Methane emissions in japonica rice paddy fields under different elevated CO2 concentrations

There are significant differences in future atmospheric CO 2 concentration under different carbon emission scenarios. Most studies have investigated the effects of elevated CO 2 concentrations on CH 4 emissions from paddy fields under a fixed CO 2 concentration. However, atmospheric CO 2 concentration are gradually increasing. Therefore, the relationship between elevated CO 2 concentrations and CH 4 emissions in paddy fields is still poorly understood. To investigate the effects of elevated CO 2 concentrations on CH 4 emissions and their mechanisms in paddy fields, a field experiment was conducted using open–top chambers during the 2018–2019 rice ( Oryza sativa L.) growing seasons. The experimental treatments included three CO 2 concentration levels: ambient CO 2 concentration (C), low elevated CO 2 concentration (C 1 , 120 μmol mol –1 above C in 2018; C 2 , 160 μmol mol –1 above C in 2019), and high elevated CO 2 concentration (C 3 , 200 μmol mol –1 above C). CH 4 fluxes were measured using a transparent static chamber–laser greenhouse gas analyzer. The results showed that elevated CO 2 concentrations had no significant effect on CH 4 emissions in paddy fields, but they significantly increased the CH 4 emission/yield ratio, which increased linearly with increasing CO 2 concentration. In addition, there was a significant linear correlation between CH 4 flux and the shoot biomass of rice. Stepwise regression analysis showed that the linear model based on soil urease activity and dissolved organic carbon and ammonium content explained 76% of the variation in CH 4 emissions during the 2018 rice–growing season.

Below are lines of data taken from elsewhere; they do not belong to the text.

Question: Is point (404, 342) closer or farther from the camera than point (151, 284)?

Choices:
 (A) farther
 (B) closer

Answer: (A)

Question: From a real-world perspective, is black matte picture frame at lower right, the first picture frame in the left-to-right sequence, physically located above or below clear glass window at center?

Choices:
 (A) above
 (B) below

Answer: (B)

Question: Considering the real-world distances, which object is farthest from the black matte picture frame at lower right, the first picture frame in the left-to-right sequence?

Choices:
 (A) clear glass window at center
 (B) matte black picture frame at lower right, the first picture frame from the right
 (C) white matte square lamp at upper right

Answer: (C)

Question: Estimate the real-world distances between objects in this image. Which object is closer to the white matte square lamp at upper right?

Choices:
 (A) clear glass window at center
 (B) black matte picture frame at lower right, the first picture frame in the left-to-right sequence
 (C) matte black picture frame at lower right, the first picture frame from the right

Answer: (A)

Meanwhile, the linear model based on soil invertase activity and dissolved organic carbon and nitrate content explained 73% of the variation in CH 4 emissions during the 2019 rice–growing season. Moreover, the linear model based on rice shoot biomass and soil dissolved organic carbon content explained 88% of the variation in CH 4 emissions during two rice–growing seasons. Overall, the shoot biomass of rice, the activities of invertase and urease, and the unstable C and N substrate content in soil effectively controlled CH 4 emissions in a japonica rice paddy field.